Blue-collar jobs disappearing?

boddhisatva kbevans at
Thu Feb 29 06:10:50 MST 1996

		Mr. Proyect,

	As to the changes in work, first work will always have to be done.
Second, much of the "blue collar-less" ideas about the future are
demonstrably bourgeois fantasies.

	That being said, the automation of the workplace has always been
groaned about on the left because, despite greater efficiency and living
standards, automation has also been used to foster a meritocratic idea that
the people who do the actual work are less important.  Capitalists defend
rationalize their privilege by claiming that they are "worth" more than
workers, because of the kind of jobs they have.  The computer has capitalists
licking their lips at somehow being able to "get rid" of the worker all

	Clearly that is stupid, but the rational is out there.  The flip side
of the automation coin is that people like computer programmers - whose
efforts are far more like industrial labor than management - are creating a
rank of the proletariat that has more of the intellectual component to their
work than the management/capitalists.  Right now people such as this are
compensated well enough, and enjoy enough freedom in the workplace, that they
do not feel the proletarian pinch.  Looking forward to a time when 4500 a
year Indian software writers enter the market in significant numbers, this
will not be the case.  Quaintly, I think we are near a situation close to the
last turn of a century when booms in employment quieted revolutionary
tendencies.  It didn't last then and it won't now.

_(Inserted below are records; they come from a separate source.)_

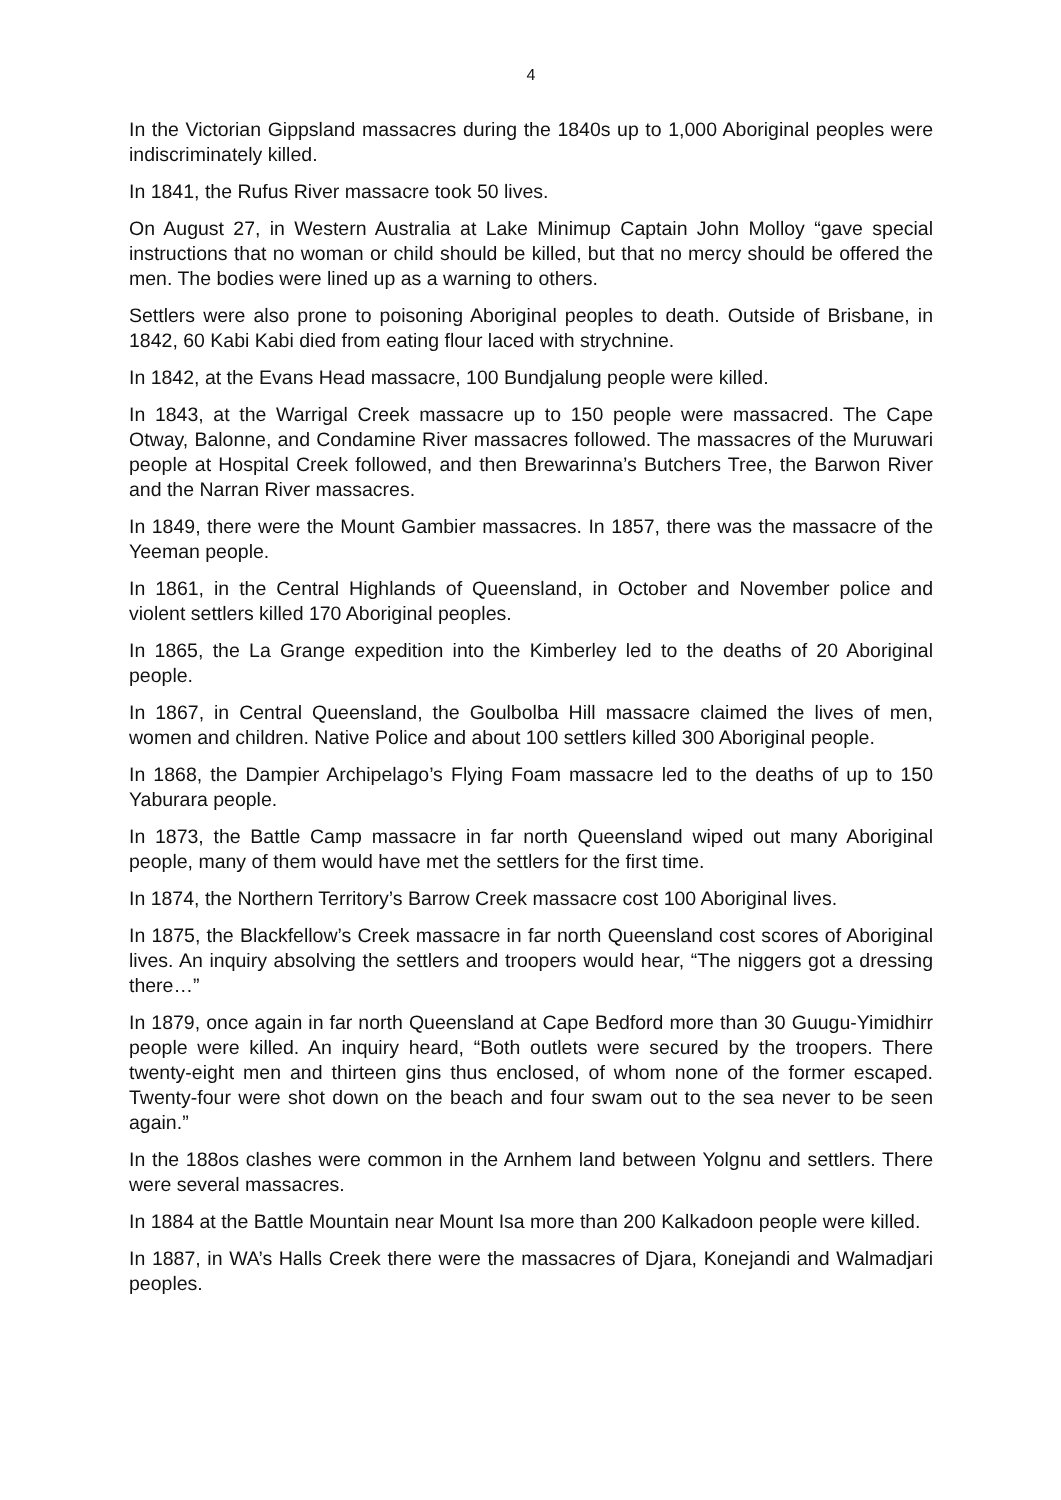4
In the Victorian Gippsland massacres during the 1840s up to 1,000 Aboriginal peoples were indiscriminately killed.
In 1841, the Rufus River massacre took 50 lives.
On August 27, in Western Australia at Lake Minimup Captain John Molloy “gave special instructions that no woman or child should be killed, but that no mercy should be offered the men. The bodies were lined up as a warning to others.
Settlers were also prone to poisoning Aboriginal peoples to death. Outside of Brisbane, in 1842, 60 Kabi Kabi died from eating flour laced with strychnine.
In 1842, at the Evans Head massacre, 100 Bundjalung people were killed.
In 1843, at the Warrigal Creek massacre up to 150 people were massacred. The Cape Otway, Balonne, and Condamine River massacres followed. The massacres of the Muruwari people at Hospital Creek followed, and then Brewarinna’s Butchers Tree, the Barwon River and the Narran River massacres.
In 1849, there were the Mount Gambier massacres. In 1857, there was the massacre of the Yeeman people.
In 1861, in the Central Highlands of Queensland, in October and November police and violent settlers killed 170 Aboriginal peoples.
In 1865, the La Grange expedition into the Kimberley led to the deaths of 20 Aboriginal people.
In 1867, in Central Queensland, the Goulbolba Hill massacre claimed the lives of men, women and children. Native Police and about 100 settlers killed 300 Aboriginal people.
In 1868, the Dampier Archipelago’s Flying Foam massacre led to the deaths of up to 150 Yaburara people.
In 1873, the Battle Camp massacre in far north Queensland wiped out many Aboriginal people, many of them would have met the settlers for the first time.
In 1874, the Northern Territory’s Barrow Creek massacre cost 100 Aboriginal lives.
In 1875, the Blackfellow’s Creek massacre in far north Queensland cost scores of Aboriginal lives. An inquiry absolving the settlers and troopers would hear, “The niggers got a dressing there…”
In 1879, once again in far north Queensland at Cape Bedford more than 30 Guugu-Yimidhirr people were killed. An inquiry heard, “Both outlets were secured by the troopers. There twenty-eight men and thirteen gins thus enclosed, of whom none of the former escaped. Twenty-four were shot down on the beach and four swam out to the sea never to be seen again.”
In the 188os clashes were common in the Arnhem land between Yolgnu and settlers. There were several massacres.
In 1884 at the Battle Mountain near Mount Isa more than 200 Kalkadoon people were killed.
In 1887, in WA’s Halls Creek there were the massacres of Djara, Konejandi and Walmadjari peoples.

	However, the automation boom does allow capitalists to further
undermine the perceived value of industrial work.  Not only that but
automaters with these attitudes reject the idea of smarter, more responsible
workers, and tailor their automation to puppet-string Taylorism.  As much as
automation can help, sensors and cameras no longer require humans to monitor
them, thus there develops the new "overseer" such as exists in telephone work
(like airplane reservations).

	Structurally, there is no difference between the "new" work and the
old.  Even fully automated factories require maintenance.  Those workers are
much like migrant fruit pickers.  They have no connection to the huge
money-making property/machine that they service.